Brenner sottolinea che il giudice costituzionale deve rispettare i fondamenti della Legge fondamentale e critica la posizione di Borchardt sulla proprietà privata, che per lui è la base fondamentale dell'economia sociale di mercato. Questo argomento riscalda ulteriormente la discussione e mostra quanto siano polarizzati i campi politici.

Focus sulla riforma della legge elettorale

Parallelamente agli sviluppi nel Meclemburgo-Pomerania Anteriore, fa notizia anche la riforma della legge elettorale. La Corte costituzionale federale ha dichiarato incostituzionali alcune parti della riforma della coalizione del semaforo notizie quotidiane. Un punto centrale è la clausola del 5%, che nella sua forma attuale non è compatibile con la Legge fondamentale. Questa regola stabilisce che solo i partiti che ricevono almeno il 5% dei secondi voti possono entrare in parlamento.

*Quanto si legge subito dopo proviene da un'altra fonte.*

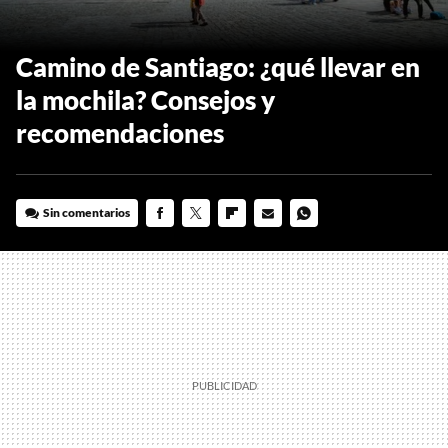
Camino de Santiago: ¿qué llevar en
la mochila? Consejos y
recomendaciones
Sin comentarios
FACEBOOK
TWITTER
FLIPBOARD
E-
WHATSAPP
MAIL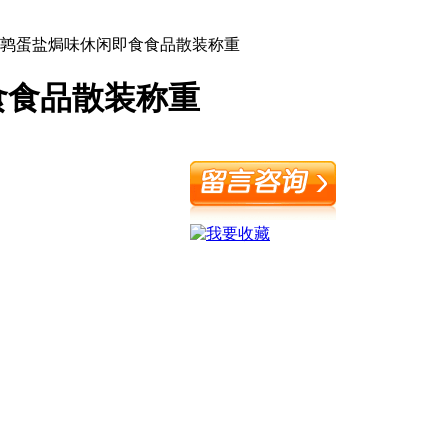
鹌鹑蛋盐焗味休闲即食食品散装称重
食食品散装称重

La riforma, che originariamente mirava a frenare la crescita del Bundestag attraverso mandati di compensazione e di compensazione, apporta ulteriore carburante al dibattito politico. La coalizione del semaforo aveva abolito la clausola del mandato di base, ma le controversie legali sulla riforma continueranno fino alle prossime elezioni del settembre 2025. Il legislatore ha ora il compito di attuare le istruzioni della Corte.

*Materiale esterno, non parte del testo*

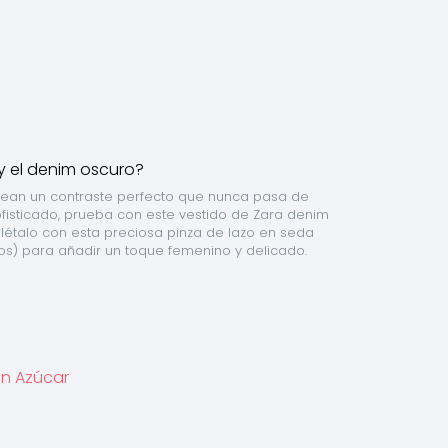
crean un contraste perfecto que nunca pasa de 
fisticado, prueba con este vestido de Zara denim 
étalo con esta preciosa pinza de lazo en seda 
ros) para añadir un toque femenino y delicado.
en Azúcar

Nel complesso, è chiaro che il rinvio dell’elezione dei giudici costituzionali e la riforma della legge elettorale pongono sfide importanti non solo agli attori politici ma anche agli elettori. Resta da vedere se i partiti riusciranno a uscire dalla situazione di tensione in modo costruttivo e ad agire nell'interesse dei cittadini.